Un peu plus tôt cette même année, la Cour constitutionnelle de Bogotá avait ordonné la suspension des épandages aériens sur l’ensemble du territoire du pays, jusqu’à ce que des études d’impact complètes soient réalisées, mais les autorités colombiennes ont interjeté appel, ce qui a permis aux opérations de continuer. Le seul gain réalisé dès lors, fut l’engagement de consulter et d’informer les communautés autochtones avant de procéder. En 2003 toujours, le tribunal administratif de Cundinamarca a accepté de traiter une poursuite en recours collectif, et a ordonné une fois de plus à la DNE de suspendre temporairement les opérations. Ce recours a donné lieu à une documentation abondante d’environ 53 000 pages et le jugement final a en quelque sorte « consacré » le principe de précaution. [56] La décision du gouvernement colombien de poursuivre les opérations d’éradication par voie aérienne malgré tout, a causé de grands remous politiques. [57]

La voie du droit interne a donc été explorée maintes et maintes fois, par des ONG ainsi que la société civile équatorienne et colombienne, avec des effets très mitigés.

Au plan international, c’est peut-être du côté de l’Organisation des États Américains (OÉA) que réside quelque espoir. Des recours individuels sont possibles devant la Commission interaméricaine des Droits de l’Homme (CIDH), en vertu de l’article 11 du Protocole additionnel à la Convention américaine relative aux droits de l’homme (Protocole de San Salvador). Ce mécanisme a été utilisé au moins une fois, soit en décembre 2000, par une ONG équatorienne qui a déposé une plainte formelle au nom des paysans habitant près de la frontière colombienne. [58] Par ailleurs, la Commission interaméricaine pour le contrôle de l’abus de drogues (CICAD), instance spécialisée de l’OÉA, a débuté en janvier 2004 une évaluation scientifique de l’impact des programmes d’éradication. [59] On peut espérer que cette recherche, dont les résultats sont attendus au cours de 2005, sera menée de manière plus indépendante que celles financées par le Département d’État des États-Unis. Bien que l’OÉA ne puisse forcer la main des autorités colombiennes ou états-uniennes, elle pourrait contribuer à « délégitimer » davantage les opérations d’éradication en cours. Une prise de position claire de cette organisation en faveur de l’arrêt des programmes d’éradication chimique viendrait s’ajouter à celle du Parlement européen, qui a déjà fait pression sur les présidents Pastrana et Uribe à cet effet. [60] En fait, il semble que seules des pressions politiques fortes de la communauté internationale, solidement étayées par une jurisprudence et des études scientifiques de plus en plus abondantes, auront raison des programmes d’éradication aériens.

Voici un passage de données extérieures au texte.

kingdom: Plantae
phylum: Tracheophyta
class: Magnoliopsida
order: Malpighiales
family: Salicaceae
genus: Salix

[54] Marsh, Betsy, 2004. Op. cit., pp. 3, 35-36.
[55] Ibid., p. 39.
[56] Claudia Sampedro y Otros (2003) Tribunal Administrativo de Cundinamarca, sección segunda, subsección B, Expediente n° 02-022, p. 112.
[57] Transnational Institute, 2004. The Debate on the Fumigations. En ligne : TNI Drugs & Democracy, http://tni.org/drugscolombia-docs/thedebate-e.htm
[58] Marsh, Betsy, 2004. Op. cit., p.41. Il est à noter que la Colombie, le Pérou et l’Équateur ont ratifié le Protocole de San Salvador, alors que les États-Unis n’en sont même pas signataires.
[59] Ibid., p. 18.
[60] Transnational Institute, 2004. Op. cit.